In the present study, no difference was observed between respondents without reminder and respondents only after reminder(s). This result is in agreement with other studies assessing inpatient satisfaction [9, 52]. It could be concluded that reminders are not necessary to produce non-biased data.


This work entails several limitations. First, overall response rates only reached 65% despite reminders sent to patients receiving mailed questionnaires at home. However, unlike other studies, the response rates calculated did not exclude patients unable to respond for medical reason (i.e. who were very ill or did not understand French) and homeless patients giving an invalid address (shelter...).

Second, non-respondents differed from respondents regarding two background factors influencing satisfaction levels, with over-sampling of less-satisfied subjects in the respondent group (young patients and first consultants). There are also differences in participation rates between departments that could lead to over-estimating real differences between departments, because the more satisfied outpatients within each department may have been excluded.

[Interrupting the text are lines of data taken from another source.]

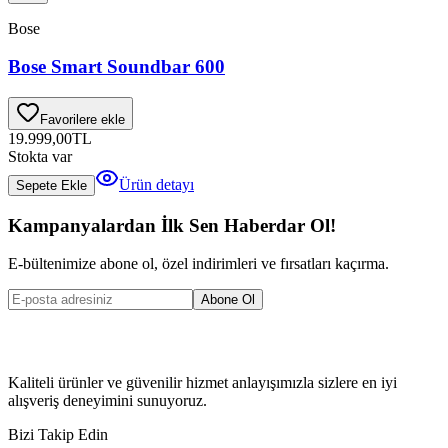
Bose
Bose Smart Soundbar 600
Favorilere ekle
19.999,00
TL
Stokta var
Ürün detayı
Sepete Ekle
Kampanyalardan İlk Sen Haberdar Ol!
E-bültenimize abone ol, özel indirimleri ve fırsatları kaçırma.
Abone Ol
Kaliteli ürünler ve güvenilir hizmet anlayışımızla sizlere en iyi
alışveriş deneyimini sunuyoruz.
Bizi Takip Edin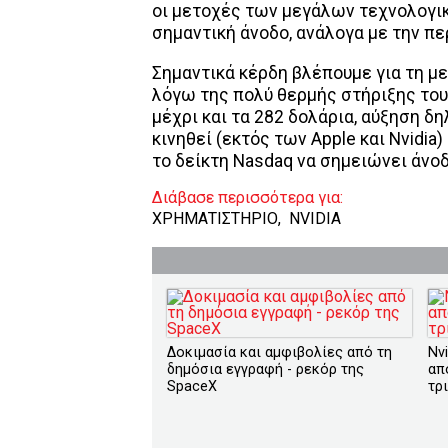
οι μετοχές των μεγάλων τεχνολογι
σημαντική άνοδο, ανάλογα με την π
Σημαντικά κέρδη βλέπουμε για τη μ
λόγω της πολύ θερμής στήριξης του
μέχρι και τα 282 δολάρια, αύξηση δ
κινηθεί (εκτός των Apple και Nvidia) 
το δείκτη Nasdaq να σημειώνει άνοδ
Διάβασε περισσότερα για:
ΧΡΗΜΑΤΙΣΤΗΡΙΟ
,
NVIDIA
Δοκιμασία και αμφιβολίες από τη
Nvi
δημόσια εγγραφή - ρεκόρ της
απ
SpaceX
τρ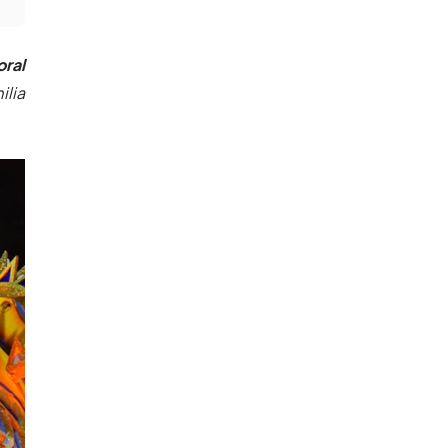
oral
lia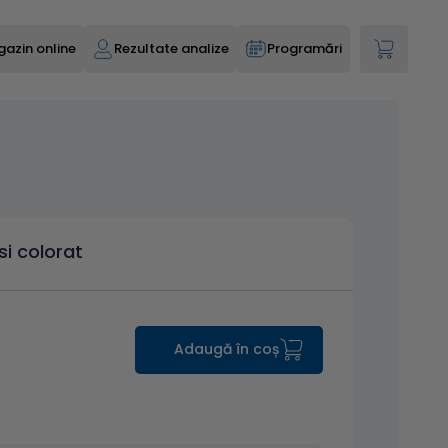
azin online
Rezultate analize
Programări
si colorat
Adaugă în coș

Third, validation is a continuous process and further studies are required to confirm these first results. The experimental nature of these studies may have induced bias in questionnaire responses. So there is a need to replicate findings using confirmatory statistical methods (IRT or structural equation model for example) using the data from non experimental, routine studies.


Good estimation of patient opinion on hospital consultation can be obtained with these two questionnaires. When comparing performances between departments or the same department over time scores need to be adjusted on the three variables that influence satisfaction independently from department (patient age, previous consultation in the department and overall satisfaction with life score). Mail-back completion at home of the questionnaire seemed preferable to completion in the consultation facility immediately after the consultation. Reminders are not necessary to produce non-biased data.